Witnesses who requested anonymity for fear of reprisals said the explosion at the Yantaya mosque came as a leading cleric who preaches peaceful coexistence was addressing a crowd during the holy month of Ramadan.
Another bomb exploded at Shagalinku, a restaurant patronized by elite politicians.
Jos is located where Nigeria's majority Muslim north and mainly Christian south collide. The city has been targeted in the past by bomb blasts that have killed hundreds of people. Boko Haram Islamic extremists have claimed responsibility for the attacks.
The explosion at the Yantaya mosque came as leading cleric Sani Yahaya of the Jama'atu Izalatul Bidia organization, which preaches peaceful coexistence of all religions, was addressing a crowd during the Muslim holy month of Ramadan, according to survivors who spoke on condition of anonymity.
They said they did not know how many worshipers were killed.
Sunday's attacks are the latest in a string blamed on Boko Haram that have killed more than 200 people over the past week in the group's northeastern stronghold.
The extremists returned Sunday to northeastern villages attacked three days earlier, killing nine villagers and burning down 32 churches and about 300 homes, said Stephen Apagu, chairman of a vigilante self-defense group in Borno state's Askira-Uba local government area.
He said the vigilantes killed three militants.
Boko Haram took over a large swath of northeastern Nigeria last year and stepped up cross-border raids. A multinational army from Nigeria and its neighbors forced the militants out of towns, but bombings and village attacks increased in recent weeks, apparently in response to an Islamic State group order for more mayhem during Ramadan.
Boko Haram became the Islamic State group's West Africa franchise earlier this year.

********************

--- Requirement A ---
According to the passage on the Nigeria bombings, how many churches did the extremists burn down when they returned to the northeastern villages on Sunday?

--- Exercise input ---
********************

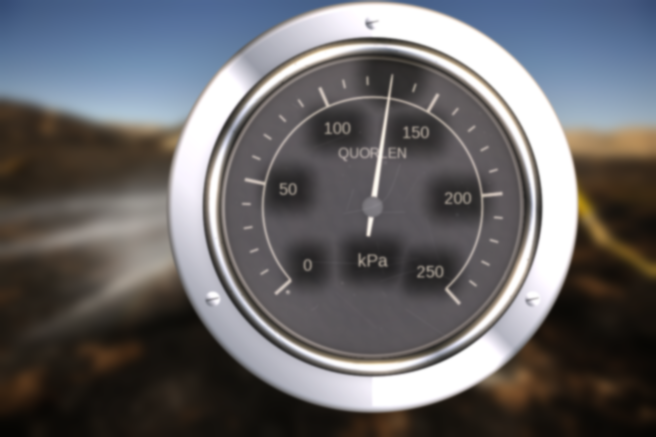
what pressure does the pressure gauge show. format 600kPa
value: 130kPa
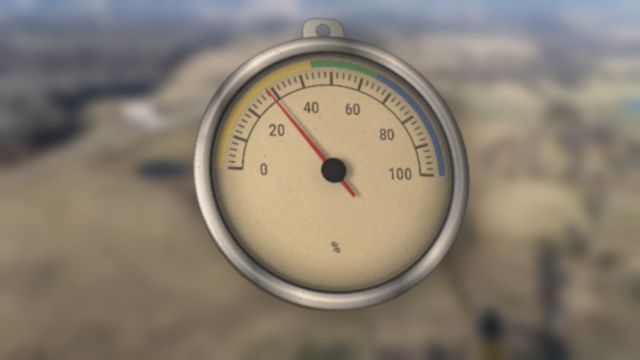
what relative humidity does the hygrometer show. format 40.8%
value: 28%
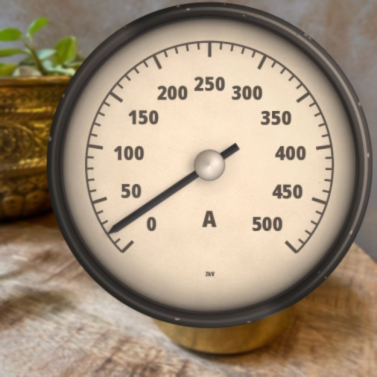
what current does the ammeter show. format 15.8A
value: 20A
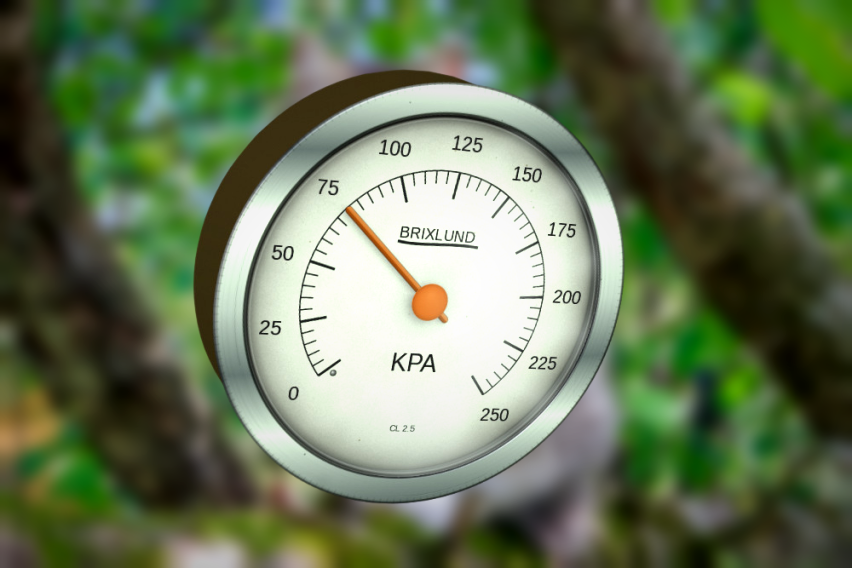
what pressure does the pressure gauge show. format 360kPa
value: 75kPa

********************

--- Requirement B ---
Reproduce the four entries above, replacing "pressure gauge" with "manometer" everywhere it appears and keeping everything else unchanged. Omit the picture lines.

--- Answer area A ---
They burned down 32 churches.

--- Answer area B ---
what pressure does the manometer show. format 600kPa
value: 130kPa
what relative humidity does the hygrometer show. format 40.8%
value: 28%
what current does the ammeter show. format 15.8A
value: 20A
what pressure does the manometer show. format 360kPa
value: 75kPa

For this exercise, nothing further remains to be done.